Georgia unemployment rate stalls in May
After 10 straight months of decline, Georgia’s unemployment rate remained flat at 8.9 percent in May, the state Labor Department reported Thursday.
The employment status quo isn’t necessarily unexpected, though. Nearly every spring, as school lets out and tens of thousands of Georgians search for summertime jobs, the unemployment rate barely budges or rises slightly.
Labor Commissioner Mark Butler said that, despite the ho-hum report, Georgia actually added 16,400 jobs between April and May. In all, Georgia tallied 3,944,900 jobs, the most since December 2008.

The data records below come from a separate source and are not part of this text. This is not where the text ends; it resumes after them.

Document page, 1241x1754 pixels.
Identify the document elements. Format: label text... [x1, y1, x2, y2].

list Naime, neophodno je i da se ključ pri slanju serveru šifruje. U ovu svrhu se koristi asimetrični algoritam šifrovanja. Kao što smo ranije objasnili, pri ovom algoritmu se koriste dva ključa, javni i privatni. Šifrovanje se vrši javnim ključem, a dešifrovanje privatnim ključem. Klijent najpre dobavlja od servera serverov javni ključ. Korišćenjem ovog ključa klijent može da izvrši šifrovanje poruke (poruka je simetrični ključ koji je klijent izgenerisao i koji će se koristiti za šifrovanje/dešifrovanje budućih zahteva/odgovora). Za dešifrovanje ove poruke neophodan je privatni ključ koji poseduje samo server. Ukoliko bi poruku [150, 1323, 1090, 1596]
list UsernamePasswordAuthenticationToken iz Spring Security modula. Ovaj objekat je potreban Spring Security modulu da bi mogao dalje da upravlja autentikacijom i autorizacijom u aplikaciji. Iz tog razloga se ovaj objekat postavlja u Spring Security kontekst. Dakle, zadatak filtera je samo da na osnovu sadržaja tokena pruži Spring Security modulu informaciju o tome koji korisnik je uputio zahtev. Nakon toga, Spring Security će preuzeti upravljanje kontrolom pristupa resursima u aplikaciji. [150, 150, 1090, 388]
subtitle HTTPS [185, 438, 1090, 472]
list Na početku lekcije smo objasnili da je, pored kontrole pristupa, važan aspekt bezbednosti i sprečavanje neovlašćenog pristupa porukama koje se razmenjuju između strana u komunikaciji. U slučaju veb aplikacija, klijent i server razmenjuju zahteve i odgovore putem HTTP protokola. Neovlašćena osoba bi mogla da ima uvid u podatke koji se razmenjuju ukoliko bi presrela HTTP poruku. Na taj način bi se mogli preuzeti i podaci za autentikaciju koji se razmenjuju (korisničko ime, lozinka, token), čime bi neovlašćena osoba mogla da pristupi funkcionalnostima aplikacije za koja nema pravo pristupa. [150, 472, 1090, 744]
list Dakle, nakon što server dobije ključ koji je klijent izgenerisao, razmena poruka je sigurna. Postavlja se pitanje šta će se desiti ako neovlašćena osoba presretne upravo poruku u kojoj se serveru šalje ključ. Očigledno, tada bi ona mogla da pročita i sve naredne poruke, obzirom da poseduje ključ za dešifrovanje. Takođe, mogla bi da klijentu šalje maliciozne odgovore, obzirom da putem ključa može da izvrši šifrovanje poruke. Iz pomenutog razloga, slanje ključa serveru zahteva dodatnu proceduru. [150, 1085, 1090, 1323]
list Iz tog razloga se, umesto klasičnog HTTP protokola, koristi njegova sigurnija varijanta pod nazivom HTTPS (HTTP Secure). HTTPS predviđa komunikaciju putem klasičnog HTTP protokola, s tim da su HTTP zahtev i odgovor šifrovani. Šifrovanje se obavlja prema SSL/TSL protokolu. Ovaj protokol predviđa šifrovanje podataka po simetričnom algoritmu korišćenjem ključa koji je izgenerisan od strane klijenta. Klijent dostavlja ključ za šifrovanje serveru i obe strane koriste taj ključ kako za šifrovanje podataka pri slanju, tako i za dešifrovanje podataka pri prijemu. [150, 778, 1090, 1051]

“We now have the fewest jobless workers receiving unemployment insurance benefits since the start of the recession in 2007,” Butler said. “And the numbers of new layoffs and long-term unemployed are down.”
A year ago, the state’s unemployment rate stood at 9.8 percent. Nationwide, it’s 8.2 percent.
Just as the days warm and the flowers bloom, Georgia’s unemployment rate moves almost imperceptibly each spring. Between 2000 and 2007, for example, each May the rate stayed the same or ticked up 0.1 percent. In the midst of the recession, 2008 and 2009, it rose 0.3 percent, according to the U.S. Bureau of Labor Statistics.
For the past two years, though, it has remained flat.
Georgia has added 34,000 jobs since May 2011. Accountants and other business service jobs, as well as truck drivers and warehouse workers, made up the bulk of the new hires while construction workers and schoolteachers languished.
Fortunately,” Butler said, “the growth is in some of our key industries.”
Another positive trend: The number of long-term unemployed workers decreased by 3,600 in May to 236,900. But they still make up 55.7 percent of all unemployed Georgians.